Чудом уцелевший из всей плеяды поэтов 20-х годов Пастернак, очень скучал среди бездарей и проходимцев, и, бросив поэзию, написал роман о себе в молодости под названием «Доктор Живаго». Роман оказался неплохим. Присудили Пастернаку нобелевскую премию. Но, молодость всё же прошла, а грусть и все проходимцы вокруг – нет, и Пастернак, несмотря на нобелевку, скончался, доказав воочию, что не деньги и не слава в жизни самое главное.
Горький решил изучить хотя бы азы философии, но ничего не понял. Пришлось ему идти к Толстому. «Лев, – обратился он к нему, – ты у нас не только писатель-классик, но и великий религиозный философ, Обозначь, чтобы мне было понятно, разницу между возможностью и действительностью». Толстой слегка задумался, потом промолвил: «Самым понятным для тебя, бывшего босяка, будет вот что: возможность приятнее действительности, но – увы! – в ней невозможно задержаться».

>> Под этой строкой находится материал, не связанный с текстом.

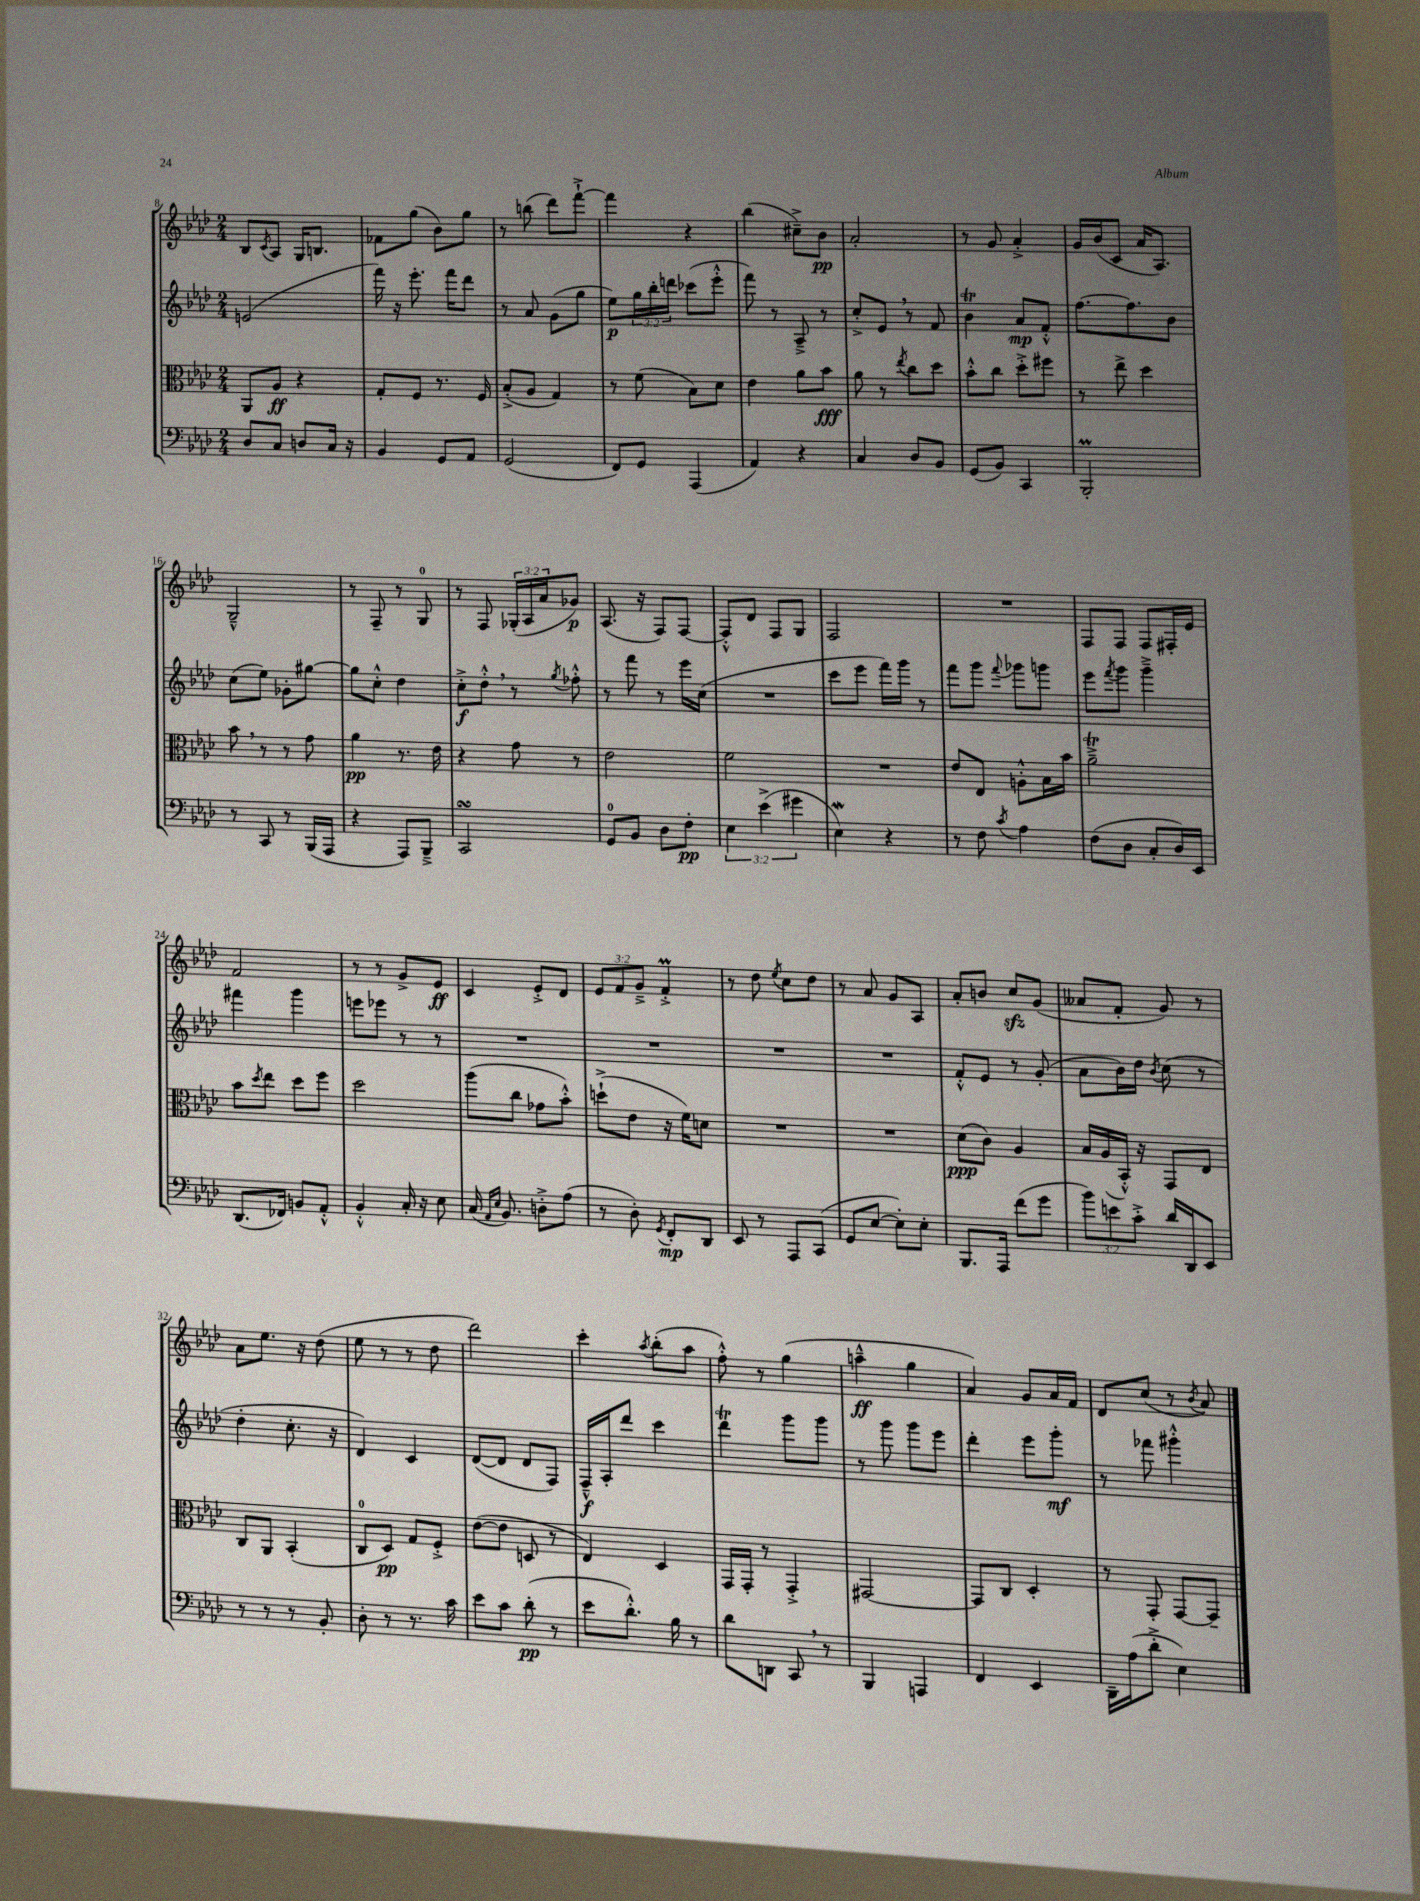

**kern	**kern	**kern	**kern
*staff4	*staff3	*staff2	*staff1
*clefF4	*clefC3	*clefG2	*clefG2
*k[b-e-a-d-]	*k[b-e-a-d-]	*k[b-e-a-d-]	*k[b-e-a-d-]
*M2/4	*M2/4	*M2/4	*M2/4
8D-	8AA-	(2e	8B-
.	.	.	8qc
8C	8A-	.	8A-
8D	4r	.	16G
.	.	.	8.B
16C	.	.	.
16r	.	.	.
=	=	=	=
4BB-	8G'	16fff)	8f-
.	.	16r	.
.	8F	8.eee-'	(8gg
8GG	8.r	.	8b-)
.	.	16fff	.
8AA-	.	8ddd-	8gg
.	16F	.	.
=	=	=	=
(2GG	(8B-'^	8r	8r
.	8A-	8a-	(8bb
.	4G)	(8g	8ddd-)
.	.	8gg	[8fff`^
=	=	=	=
8FF)	8r	8ee-)	4fff]
8GG	(8f	24gg	.
.	.	24bb-'	.
.	.	24ddd	.
(4AAA-	8B-)	(8ccc-	4r
.	8d-	8eee-'^^	.
=	=	=	=
4AA-)	4e-	8fff)	(4bb-
.	.	8r	.
4r	8a-	8A-~^	8cc#~^)
.	8b-	8r	8b-
=	=	=	=
4C	8a-	8cc'^	2a-'
.	8r	8e-	.
.	8qee-	.	.
8D-	8cc	8r	.
8BB-	8dd-	8f	.
=	=	=	=
(8GG	8b-'^^	4b-	8r
8BB-)	8cc	.	8g
4CC	8dd-'^	8a-	4a-'^
.	8ff#	8f'^^	.
=	=	=	=
2BBB-'	8r	[8.ff	16g
.	.	.	(16b-
.	8ee-^	.	8c
.	.	8.ff]	.
.	4dd-	.	16a-
.	.	.	8.A-)
.	.	8b-	.
=	=	=	=
8r	8b-	(8cc	2G~^^
8CC	8r	8ee-)	.
8r	8r	8g-'	.
(16BBB-	8g	[8gg#	.
16AAA-	.	.	.
=	=	=	=
4r	4a-	8gg#]	8r
.	.	8cc'^^	8F~
8AAA-)	8.r	4dd-	8r
8BBB-~^	.	.	8G
.	16e-	.	.
=	=	=	=
2CC	4r	8cc'^	8r
.	.	8dd-'^^	8F
.	8g	8r	(24G-'
.	.	.	24A-
.	.	.	24a-
.	.	8qgg	.
.	8r	8ff-'^^	8g-)
=	=	=	=
8GG	2e-	8r	(8.A-
8BB-	.	8fff	.
.	.	.	16r
8D-	.	8r	8F)
8F'	.	16eee-	[8F
.	.	(16cc	.
=	=	=	=
6E-	2f	2r	8F'^^]
.	.	.	8d-
(6e-^	.	.	.
.	.	.	8F
6g#	.	.	.
.	.	.	8G
=	=	=	=
4E-)	2r	8ccc	2F
.	.	8eee-	.
4r	.	16fff)	.
.	.	16ggg	.
.	.	8r	.
=	=	=	=
8r	8e-	8fff	2r
8F	8E-	8ggg	.
8qc	.	8qqfff	.
4A-	8A'^^	8ggg-	.
.	16B-	8ggg	.
.	16b-	.	.
=	=	=	=
(8F	2a-~^	8eee-	8F
.	.	8qfff	.
8D-	.	8ggg	8F
8C'	.	4ggg~^	8F
16D-)	.	.	16F#'
16EE-	.	.	16e-
=	=	=	=
(8.DD-	8b-	4fff#	2f
.	8qdd-	.	.
.	8ee-	.	.
16FF-)	.	.	.
8BB	8dd-	4ggg	.
8AA-'^^	8ff	.	.
=	=	=	=
4BB-'^^	2dd-	8eee	8r
.	.	8eee-	8r
16C'	.	8r	8g^
16r	.	.	.
8E-	.	8r	8e-
=	=	=	=
(16C	(8aa-	2r	4c
16qqAA-	.	.	.
16qqE-	.	.	.
8.BB-)	.	.	.
.	8cc	.	.
8D'^	8g-	.	8e-'^
(8A-	8b-'^^)	.	8d-
=	=	=	=
8r	(8dd`^	2r	12e-
.	.	.	12f
8D-')	8e-	.	.
.	.	.	12g~^
8qGG	.	.	.
8FF'	16r	.	4f'^
.	16f)	.	.
8DD-	8d	.	.
=	=	=	=
8EE-	2r	2r	8r
8r	.	.	8dd-
.	.	.	8qee-
8AAA-	.	.	8cc
(8CC	.	.	8dd-
=	=	=	=
8GG	2r	2r	8r
[8E-	.	.	8a-
8E-'])	.	.	8g
8E-'	.	.	8A-
=	=	=	=
8.BBB-	(8d-	8f'^^	8a-'
.	8c)	8e-	8b
16AAA-	.	.	.
(8f	4A-	8r	8cc
8g	.	(8g'	(8g
=	=	=	=
12b-)	16B-	8a-	8a--
.	(16A-	.	.
12e	.	.	.
.	16BB-'^^)	16b-)	8f'
12c'^	.	.	.
.	16r	16dd-	.
.	.	8qb-	.
16d-	8GG	(8cc	8g)
16DD-	.	.	.
8EE-	8E-	8r	8r
=	=	=	=
8r	8C	4dd-'	8a-
8r	8AA-	.	8.ee-
8r	(4BB-'	8.cc'	.
.	.	.	16r
8BB-'	.	.	(8dd-
.	.	16r	.
=	=	=	=
8D-'	8C	4d-)	8ee-
8r	8D-)	.	8r
8.r	8G	4c	8r
.	8F'^	.	8dd-
16c	.	.	.
=	=	=	=
8e-	([8e-	([8d-	2ddd-)
8c	8e-]	8d-]	.
(8d-'	8D	8d-	.
8r	8r	8F)	.
=	=	=	=
8e-	4E-)	16F~^^	4ccc'
.	.	16A-'	.
8.d-'^^)	.	8ddd-	.
.	.	.	8qaa-
.	4D-	4ccc	(8bb-'
16B-	.	.	.
8r	.	.	8aa-
=	=	=	=
8d-	16GG	4ddd-	8ff'^^)
.	16GG'	.	.
8DD	8r	.	8r
8CC	4GG'^	8ggg	(4gg
8r	.	8ggg	.
=	=	=	=
4BBB-	[2GG#	8r	4aa~^^
.	.	8ggg	.
4AAA	.	8ggg	4gg
.	.	8eee-	.
=	=	=	=
4FF	8GG#]	4ddd-'	4a-)
.	8C	.	.
4EE-	4D-'	8eee-	8g
.	.	8ggg'	16a-
.	.	.	16f
=	=	=	=
16DD-~	8r	8r	8d-
(16A-	.	.	.
8d-'^	8GG'	8fff-	(8cc
4E-)	[8GG	4ggg#'^^	8r
.	.	.	8qb-
.	8GG~]	.	8a-)
==	==	==	==
*-	*-	*-	*-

Как-то Льва Толстого очередные посетители его дома в Ясной поляне попросили пояснить разницу между оптимистами и пессимистами. «Вопреки ходячему мнению, – ответил классик, – разница не столь уж невелика, как кажется многим. Если вдуматься в их сущность, то становится понятным, что оптимист склонен совершать глупости, особенно не задумываясь об этом, тогда как пессимист склоняется к глупостям только после тяжелых раздумий».
2. Малоизвестное доселе
Наполеон I однажды разговорился с Александром I о том, что раз они оба первые, то должны быть и последние, за которыми Наполеон числил англичан. Александр тоже не любил англичан за их содействие убийству его отца, в которое они и его втравили. Позвал Александр для совета Аракчеева. Тот Александру и зашептал ласково: «Наполеон тебя не убьет – он человек! А англичане отца твоего убили, и тебя убьют, если откажешься с ними дела вести – с англичанами дружить надо, во избежание…», что и происходит до сих пор с некоторыми перерывами.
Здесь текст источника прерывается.